→ Text shown:
========================================

The conversation was very helpful. Regarding the realization and commercialization of our product, Sarah recommended familiarizing ourselves with the according regulations and understanding the process of registration. In the case of GMO products, there are quite different regulatory criteria in different places and different timelines for the registration process. In the European Union, the pesticide would have to be assessed in many aspects and tested according to the “step by step” principle in order to obtain the authorization for cultivation as stated in the EU council Directive 2001/18/EC for the deliberate release of GMOs. This authorization process for example differs from the process a GMO pesticide has to go through to be approved by the Environmental Protection Agency in the United States. Moreover, she emphasized that it is very good and essential that we have thought about a backup plan of spraying an RNA extract instead of the GM bacteria.

Regarding the different regulations in the US and the EU, we could potentially market the bacterial product in the US and sell the purified RNA product in Europe. “We need to be very mindful when introducing new technology and we need to do that in a sensitive way to public opinions. We need to bring the customers and the public along with us when thinking about new technology solutions.” (Sarah Perfect) According to Sarah, a particular advantage of RNAi is its specificity, which might help as well with the acceptance of this novel technology. “We need to keep in mind that there is no single technology solution to solve all problems, so we should aim to provide a broad tool box, which biologicals are certainly a part of.” (Sarah Perfect on biological vs synthetic pesticides)

========================================

In the text on GMO pesticide regulation, translate this sentence into Spanish: "In the case of GMO products, there are quite different regulatory criteria in different places and different timelines for the registration process." The records come from a source separate from the text.

→ Items from a data source:
========================================

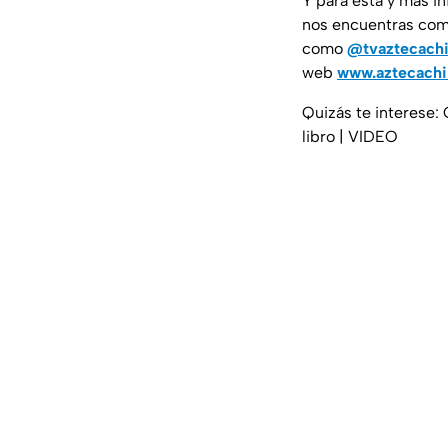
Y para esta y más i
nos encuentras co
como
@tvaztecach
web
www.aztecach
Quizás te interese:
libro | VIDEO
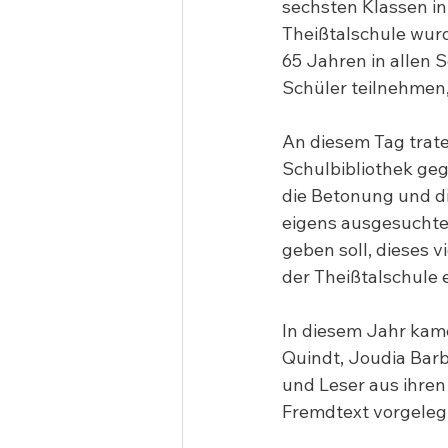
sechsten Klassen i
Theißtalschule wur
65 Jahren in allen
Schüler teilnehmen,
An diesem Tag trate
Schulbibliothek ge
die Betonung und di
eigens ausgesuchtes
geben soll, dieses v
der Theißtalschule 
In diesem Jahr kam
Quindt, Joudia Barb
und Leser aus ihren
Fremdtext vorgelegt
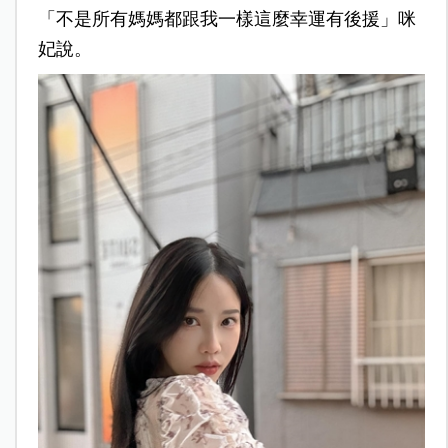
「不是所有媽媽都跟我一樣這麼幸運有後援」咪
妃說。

========================================

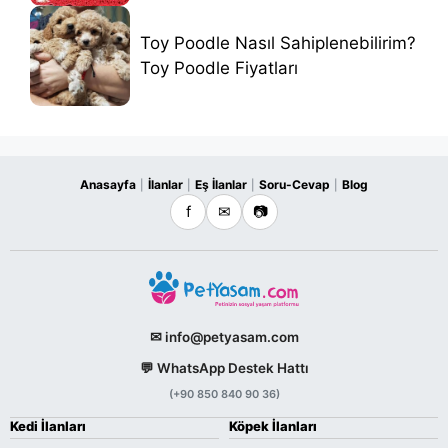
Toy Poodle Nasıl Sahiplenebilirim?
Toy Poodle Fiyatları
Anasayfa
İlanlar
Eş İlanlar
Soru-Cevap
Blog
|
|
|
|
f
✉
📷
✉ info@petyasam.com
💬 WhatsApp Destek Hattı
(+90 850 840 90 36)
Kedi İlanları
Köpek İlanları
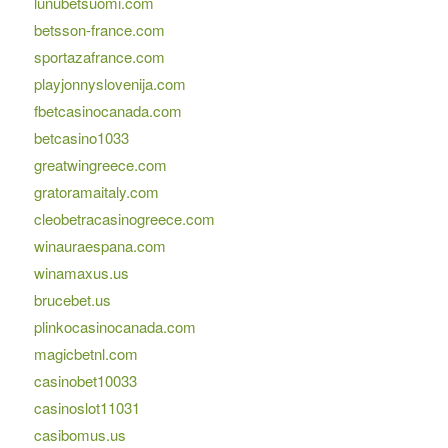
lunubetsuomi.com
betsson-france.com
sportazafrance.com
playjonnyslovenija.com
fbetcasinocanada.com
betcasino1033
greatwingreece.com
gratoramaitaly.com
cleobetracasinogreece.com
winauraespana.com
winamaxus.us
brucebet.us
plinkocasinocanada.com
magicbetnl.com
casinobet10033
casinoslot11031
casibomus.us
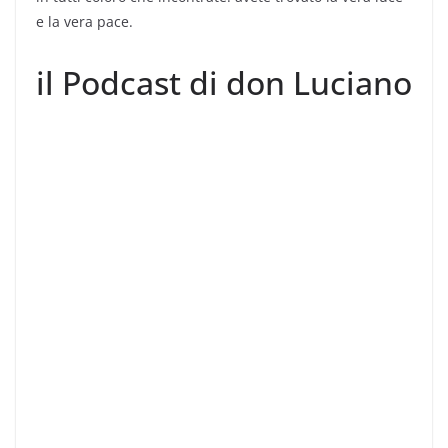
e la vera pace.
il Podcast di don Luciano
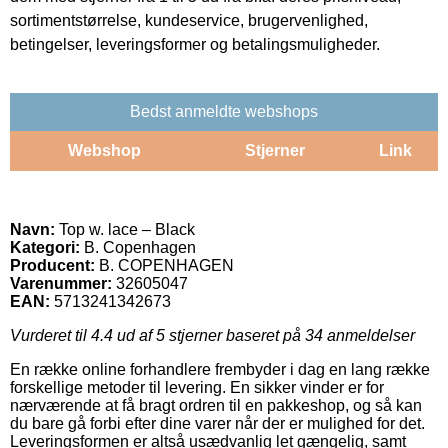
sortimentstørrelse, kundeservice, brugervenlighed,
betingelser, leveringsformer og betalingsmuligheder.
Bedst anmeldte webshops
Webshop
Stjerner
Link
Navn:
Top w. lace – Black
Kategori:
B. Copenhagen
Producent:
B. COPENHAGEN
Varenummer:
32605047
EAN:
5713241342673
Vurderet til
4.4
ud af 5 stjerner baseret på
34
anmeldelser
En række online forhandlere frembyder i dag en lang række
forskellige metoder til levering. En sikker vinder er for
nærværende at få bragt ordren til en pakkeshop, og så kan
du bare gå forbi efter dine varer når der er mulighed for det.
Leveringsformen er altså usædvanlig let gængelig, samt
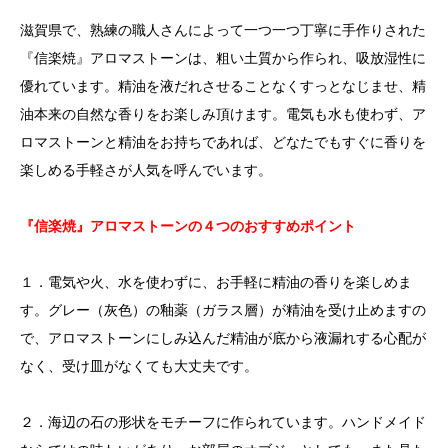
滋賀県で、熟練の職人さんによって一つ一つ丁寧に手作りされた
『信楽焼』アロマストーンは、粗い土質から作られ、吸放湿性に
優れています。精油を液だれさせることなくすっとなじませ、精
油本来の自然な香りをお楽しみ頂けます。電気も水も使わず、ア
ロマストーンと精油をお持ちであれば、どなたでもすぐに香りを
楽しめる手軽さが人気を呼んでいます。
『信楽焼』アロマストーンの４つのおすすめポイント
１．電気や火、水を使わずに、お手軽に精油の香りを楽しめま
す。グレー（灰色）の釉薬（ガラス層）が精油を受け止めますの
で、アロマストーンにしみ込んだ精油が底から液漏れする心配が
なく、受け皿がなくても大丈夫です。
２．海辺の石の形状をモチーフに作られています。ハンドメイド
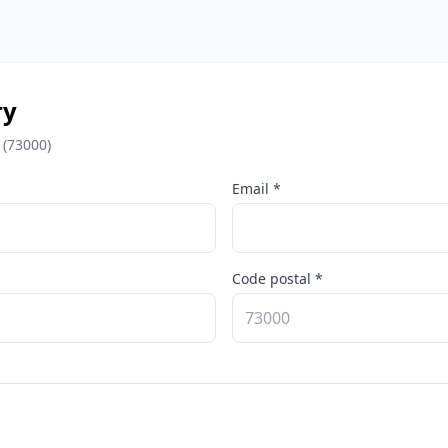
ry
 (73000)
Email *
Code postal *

========================================

→ Answer box: En el caso de los productos modificados genéticamente, existen criterios regulatorios bastante diferentes en distintos lugares y plazos diferentes para el proceso de registro.